Japan’s PM dissolves Parliament, puts off tax rise to save ‘Abenomics’
Abe has also put off another sales tax rise to give the economy more time to recover.
Increasing the sales tax from 8 percent to 10 percent has been postponed for 18 months until April 2017. Monday’s GDP figures show the country has slipped back into recession. Japan’s economy shrank 1.6 percent in the third quarter of 2014, which marked the second consecutive 3-month period of contraction.
The news was a shock to financial markets and another blow to Abe’s three-stage economic plan aimed at putting an end to two decades of stagnation and deflation.
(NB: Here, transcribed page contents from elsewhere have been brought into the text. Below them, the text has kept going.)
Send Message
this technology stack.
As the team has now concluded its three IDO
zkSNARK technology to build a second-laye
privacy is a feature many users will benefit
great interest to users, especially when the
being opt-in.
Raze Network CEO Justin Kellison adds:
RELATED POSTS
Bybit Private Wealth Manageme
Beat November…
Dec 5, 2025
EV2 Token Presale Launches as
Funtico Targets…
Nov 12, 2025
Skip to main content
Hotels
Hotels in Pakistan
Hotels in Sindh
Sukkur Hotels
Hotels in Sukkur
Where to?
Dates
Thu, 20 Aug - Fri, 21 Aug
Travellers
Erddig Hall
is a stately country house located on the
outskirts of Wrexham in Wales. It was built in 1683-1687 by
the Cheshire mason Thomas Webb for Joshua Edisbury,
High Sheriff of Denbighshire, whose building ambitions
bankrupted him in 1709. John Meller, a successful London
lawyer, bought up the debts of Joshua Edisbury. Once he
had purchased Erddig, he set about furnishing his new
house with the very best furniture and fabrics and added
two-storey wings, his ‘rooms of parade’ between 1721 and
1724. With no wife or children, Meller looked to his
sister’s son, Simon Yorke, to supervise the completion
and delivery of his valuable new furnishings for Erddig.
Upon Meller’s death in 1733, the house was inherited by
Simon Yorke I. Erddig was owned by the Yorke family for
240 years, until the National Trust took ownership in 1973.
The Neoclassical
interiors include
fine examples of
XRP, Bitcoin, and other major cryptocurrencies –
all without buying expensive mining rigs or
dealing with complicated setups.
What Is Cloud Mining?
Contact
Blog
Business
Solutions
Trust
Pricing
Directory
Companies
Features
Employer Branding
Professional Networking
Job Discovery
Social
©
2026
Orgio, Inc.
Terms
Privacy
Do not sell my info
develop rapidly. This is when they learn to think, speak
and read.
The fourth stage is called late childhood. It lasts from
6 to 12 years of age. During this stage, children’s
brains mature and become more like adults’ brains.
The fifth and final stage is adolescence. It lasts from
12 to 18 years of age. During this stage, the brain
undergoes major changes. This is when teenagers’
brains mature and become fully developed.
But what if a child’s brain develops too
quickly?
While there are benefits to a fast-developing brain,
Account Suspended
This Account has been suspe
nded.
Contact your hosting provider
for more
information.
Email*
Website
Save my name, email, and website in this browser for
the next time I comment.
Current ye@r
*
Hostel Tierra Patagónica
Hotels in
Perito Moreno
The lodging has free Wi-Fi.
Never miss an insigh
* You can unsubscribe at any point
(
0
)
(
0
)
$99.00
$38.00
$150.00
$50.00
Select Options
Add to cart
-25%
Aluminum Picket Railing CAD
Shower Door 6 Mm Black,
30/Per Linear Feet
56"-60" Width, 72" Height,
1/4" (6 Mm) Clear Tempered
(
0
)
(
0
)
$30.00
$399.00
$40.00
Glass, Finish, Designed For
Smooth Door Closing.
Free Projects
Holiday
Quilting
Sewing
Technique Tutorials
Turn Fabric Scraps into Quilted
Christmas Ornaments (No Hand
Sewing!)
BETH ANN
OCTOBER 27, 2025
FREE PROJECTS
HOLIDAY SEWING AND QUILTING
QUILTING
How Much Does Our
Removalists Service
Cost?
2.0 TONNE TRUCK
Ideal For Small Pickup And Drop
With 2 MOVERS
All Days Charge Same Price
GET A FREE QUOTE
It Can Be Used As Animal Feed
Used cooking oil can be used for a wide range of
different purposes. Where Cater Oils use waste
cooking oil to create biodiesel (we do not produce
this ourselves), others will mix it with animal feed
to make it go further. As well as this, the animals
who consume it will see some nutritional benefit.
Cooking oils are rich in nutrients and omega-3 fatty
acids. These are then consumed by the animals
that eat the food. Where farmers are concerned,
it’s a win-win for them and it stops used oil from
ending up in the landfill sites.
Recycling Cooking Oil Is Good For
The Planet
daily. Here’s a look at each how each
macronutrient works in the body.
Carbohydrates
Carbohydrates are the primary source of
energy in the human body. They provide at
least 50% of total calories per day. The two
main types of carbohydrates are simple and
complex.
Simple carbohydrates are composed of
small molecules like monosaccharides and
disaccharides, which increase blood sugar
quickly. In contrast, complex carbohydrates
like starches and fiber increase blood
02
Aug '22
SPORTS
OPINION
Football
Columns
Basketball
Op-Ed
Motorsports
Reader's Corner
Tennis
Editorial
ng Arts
The plan involved using heavy monetary stimulus from the Bank of Japan and a sharp, two-stage increase in tax on consumption to curb Japan’s public deficit, and deregulation of a range of business activities.
Japan's public debt exceeds $10 trillion which is twice the size of the country’s economy.
Initially the economy reacted well to the massive government spending, also called the first “arrow” of Abenomics, as the yen fell sharply and fears of deflation started to fade away. However, the Japanese government raising sales tax from 5 to 8 percent in April led to a drop in demand.
Abe said raising consumption tax to 10 percent planned for 2017 will no longer be postponed and promised this would help improve the country’s financial system without having a negative impact on the economy.
The Prime Minister suggests the elections will help his government with its economic and financial policies and extend the tenure of his party for another four years.